Brief 1:
Answer these questions from the reflection:
(a) Who greeted the writer while walking to school on Friday?
(b) What had the writer spent about an hour learning the weekend before?
(c) Which bias did the writer see exemplified in the reaction to losing a notebook?
Brief 2: Write the next part of the reflection on the bias of dominance, picking up after its last sentence.

As the effect wore off, I began to forget about some of the questions that arose. While walking to school Friday I was jovially greeted by Florence, who I had spent about an hour learning how to make mats from the weekend prior. I was encouraged by our developing friendship and hoped it would continue, but something was different about her greeting. Her joy caught me off guard and immediately brought me back to my condition on Wednesday. Her recognition of me was uplifting and gave me the courage that despite my failures, God’s provision of grace was enough that I could fall in love with these people. Her smile was a miracle I desperately needed.
This experience illuminated a deep truth within me; a truth that Byant Myers notes in his chapter Poverty and the Poor. He uses Robert Chambers’ classifications of biases that development workers often have, one which I saw exemplified in my poor reaction to loosing my notebook: dominance. Chambers describes it as the desire all of us feel to be superior to others manifested through our tendency to derive our identity from things that we do or have, such as being able to read, write things down, and understand and express complex concepts efficiently and effectively. I realized that this comprises a major part of who I am and is the source of a lot of my security and identity, as is obvious after the representative object of good chunk of my worth disappeared resulting in me beginning to crumble; questioning my success as a student and even my professional aspirations. If I ever hope to work in development or alongside the poor, understanding and addressing this bias of dominance in my life is a must.

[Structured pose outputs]
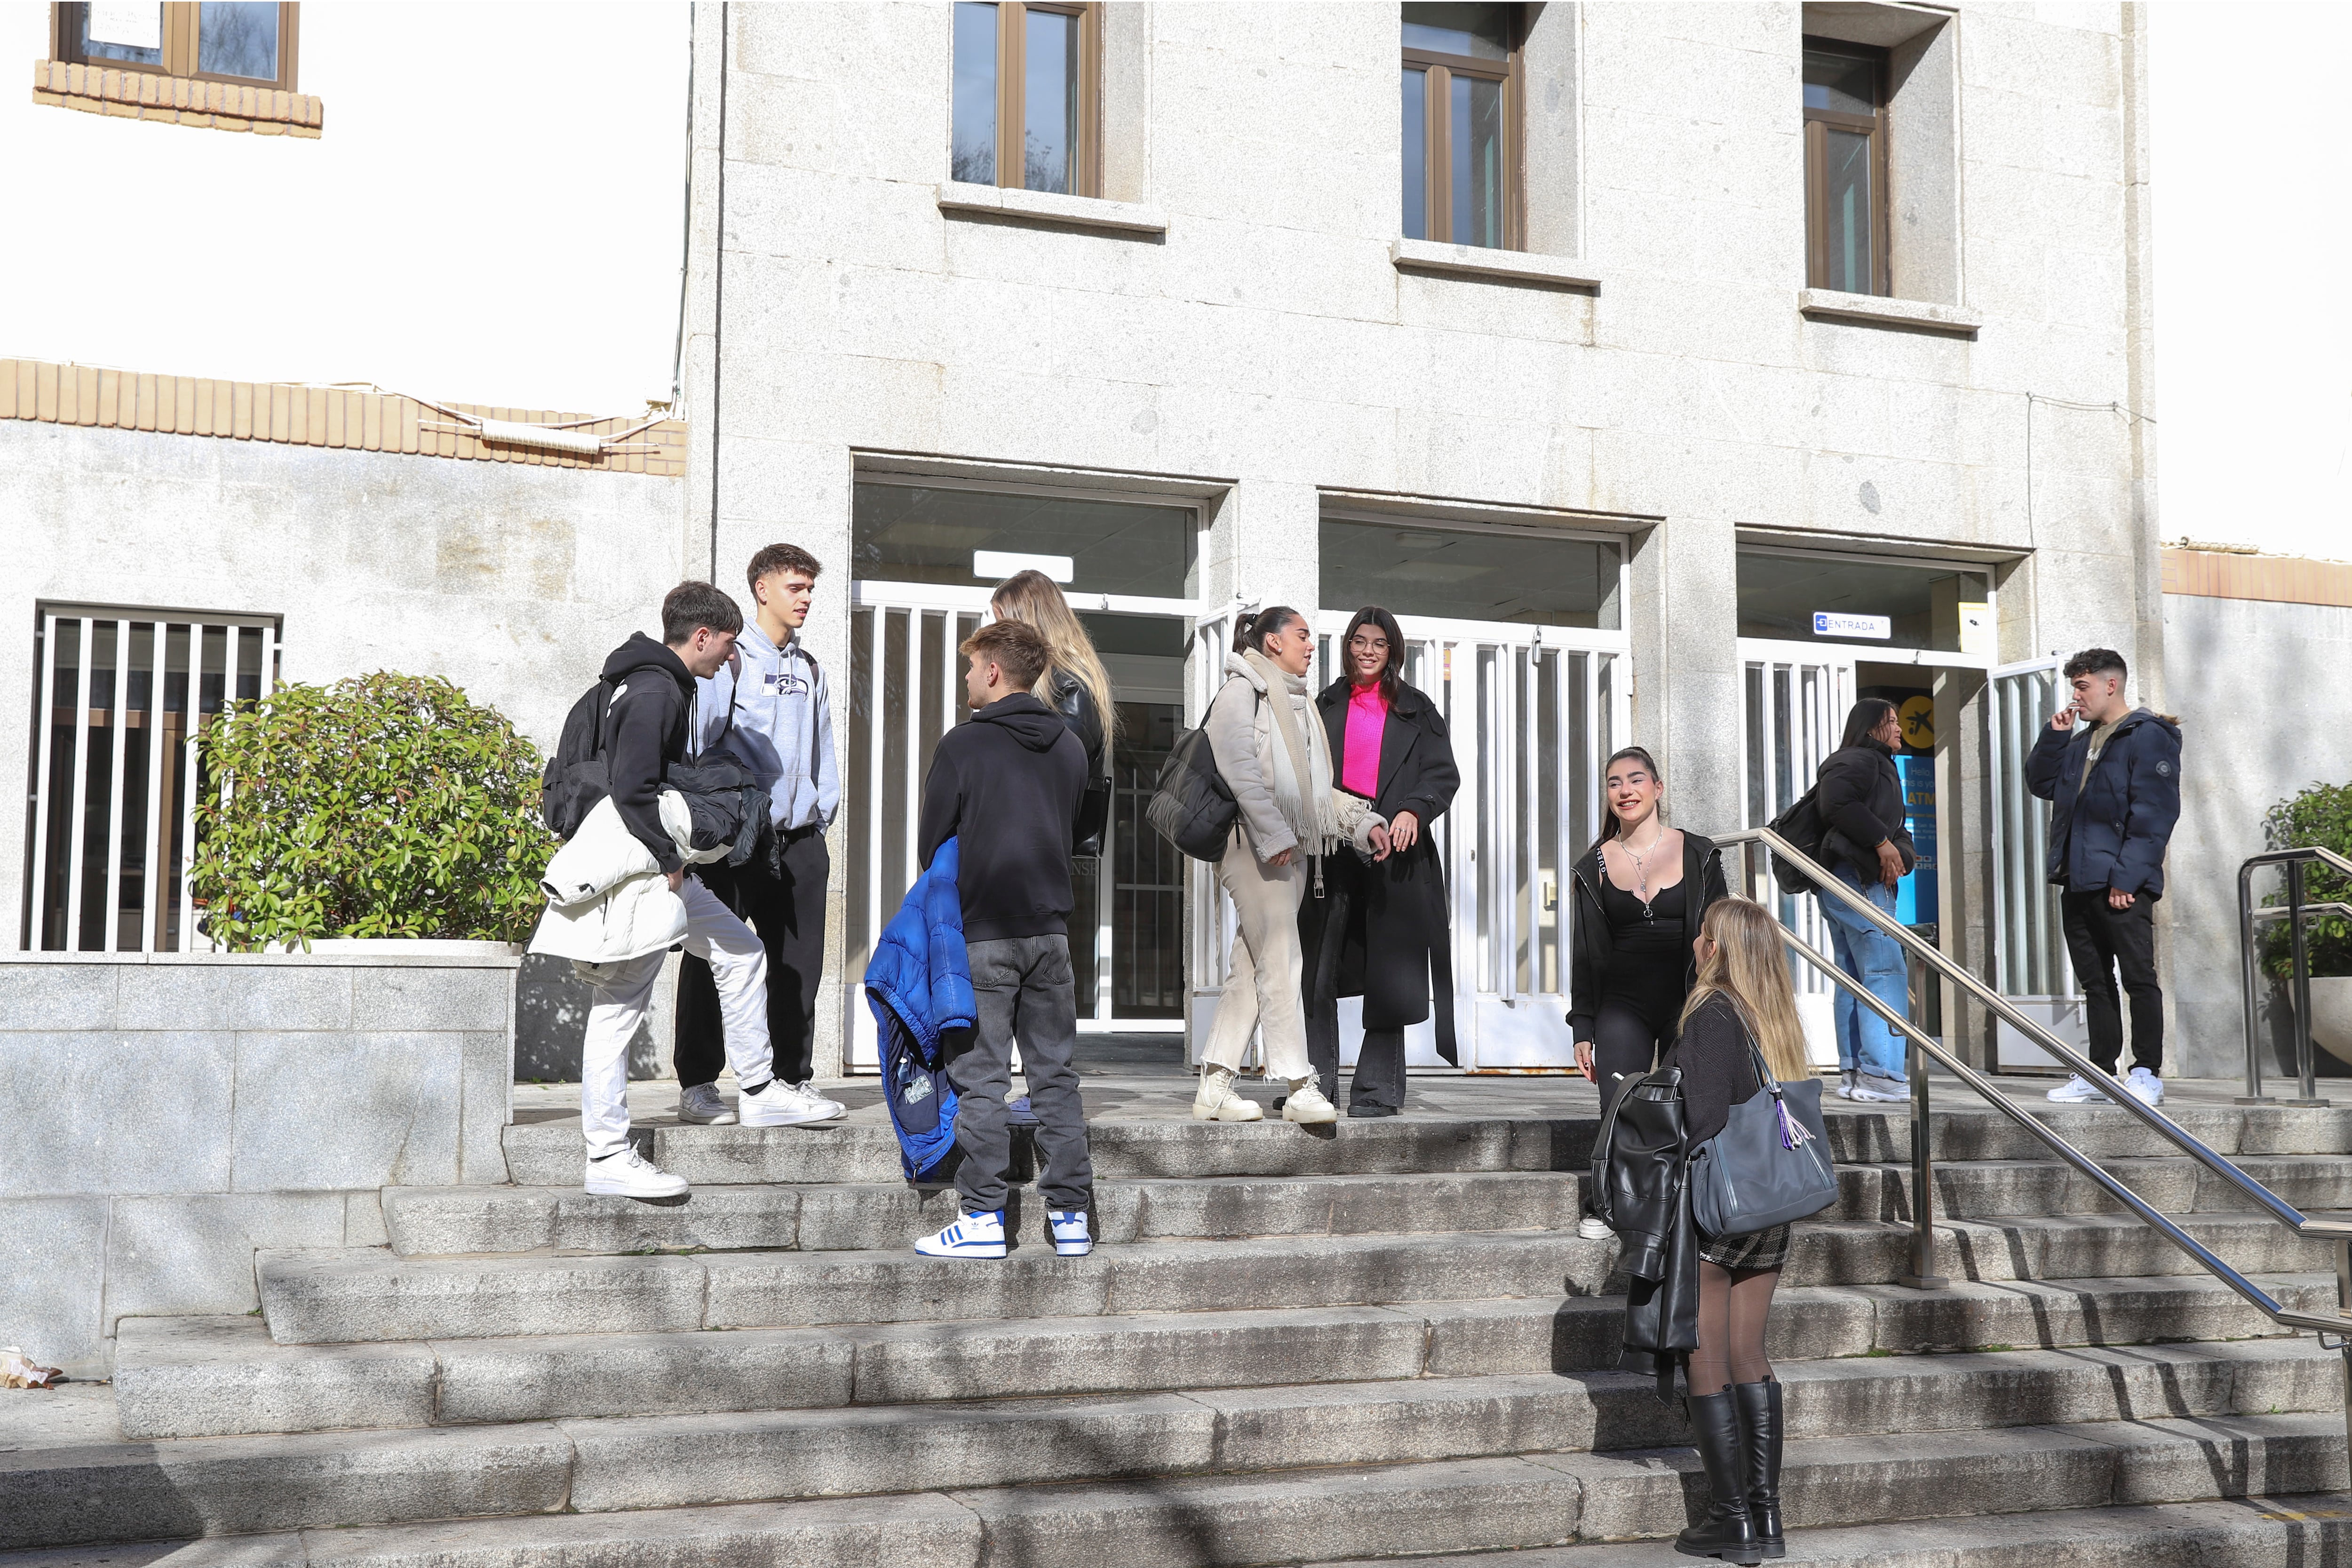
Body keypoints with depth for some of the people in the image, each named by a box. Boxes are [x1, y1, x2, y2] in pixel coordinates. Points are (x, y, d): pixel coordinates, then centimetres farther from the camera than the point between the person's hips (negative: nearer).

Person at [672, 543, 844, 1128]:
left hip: (798, 839, 6)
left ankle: (792, 1079, 15)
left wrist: (821, 820, 13)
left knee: (798, 964, 6)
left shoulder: (809, 669, 17)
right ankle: (698, 1085, 7)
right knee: (712, 962, 0)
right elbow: (698, 746, -5)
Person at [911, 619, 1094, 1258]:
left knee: (980, 1076, -1)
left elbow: (932, 842, -3)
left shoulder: (964, 744, -6)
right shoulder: (1070, 748, 11)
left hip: (982, 933, -5)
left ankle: (984, 1216, -1)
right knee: (1055, 1074, 8)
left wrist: (949, 910, 12)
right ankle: (1071, 1213, 9)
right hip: (1051, 929, 5)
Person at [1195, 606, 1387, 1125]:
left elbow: (1315, 787, 26)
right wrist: (1272, 835, -20)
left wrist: (1363, 822, 14)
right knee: (1281, 962, -11)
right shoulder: (1242, 690, -2)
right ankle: (1300, 1088, -11)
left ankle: (1215, 1087, 6)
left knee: (1250, 968, 5)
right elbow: (1240, 770, -13)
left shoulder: (1297, 702, 25)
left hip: (1291, 849, 9)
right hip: (1253, 845, -8)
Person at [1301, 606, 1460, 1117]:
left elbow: (1444, 773, 4)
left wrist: (1414, 810, -14)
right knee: (1319, 970, -3)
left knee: (1386, 974, -2)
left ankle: (1378, 1089, 4)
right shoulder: (1325, 707, 18)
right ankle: (1317, 1084, 2)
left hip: (1393, 850, -1)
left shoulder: (1417, 711, 13)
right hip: (1332, 848, 1)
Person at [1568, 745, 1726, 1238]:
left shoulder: (1698, 854, 4)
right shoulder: (1594, 866, 7)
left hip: (1687, 1006, 0)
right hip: (1622, 1008, 0)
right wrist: (1582, 1030, 4)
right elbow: (1586, 954, 9)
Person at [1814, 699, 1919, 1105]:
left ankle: (1853, 1071, 13)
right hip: (1859, 882, -11)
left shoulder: (1878, 765, 26)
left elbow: (1891, 826, 23)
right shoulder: (1860, 760, -7)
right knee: (1885, 973, -14)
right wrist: (1883, 842, -20)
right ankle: (1881, 1074, -17)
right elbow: (1838, 805, -25)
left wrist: (1900, 851, 2)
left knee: (1855, 980, 10)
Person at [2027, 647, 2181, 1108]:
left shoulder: (2149, 736, -6)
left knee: (2138, 977, -3)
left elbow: (2154, 814, -13)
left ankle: (2147, 1073, 2)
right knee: (2095, 980, 10)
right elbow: (2042, 784, 23)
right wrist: (2055, 737, 9)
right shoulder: (2081, 741, 20)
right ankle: (2099, 1073, 14)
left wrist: (2126, 876, -19)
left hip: (2122, 885, -8)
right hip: (2078, 881, 8)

Response 1:
(a) Florence
(b) How to make mats
(c) Dominance

Response 2:
I was also reminded of Shane Claiborne’s emphasis on the importance of “seeing the squat houses and tent cities and hungry children,” proposing that it is only when we are present with the poor, as Jesus was, will we be transformed. He adds that the truth of the church identity is only found when the church lives close to those who suffer. By intentionally spending time learning how to make a mat with Florence I was establishing a relationship that would not only bless me, but allow me to experience God in a transformative manner. Had I not spent the time with her, her smile may not have been the same, and its miraculous effect on my attitude and outlook may never have happened. God, in all his goodness and foresight, knew what it would take to transform my lowly state, and used the willing investment of my time to learn how to make a mat to touch me when I needed it most. God took the seed I had planted and developed it to nourish and transform me; to give me life.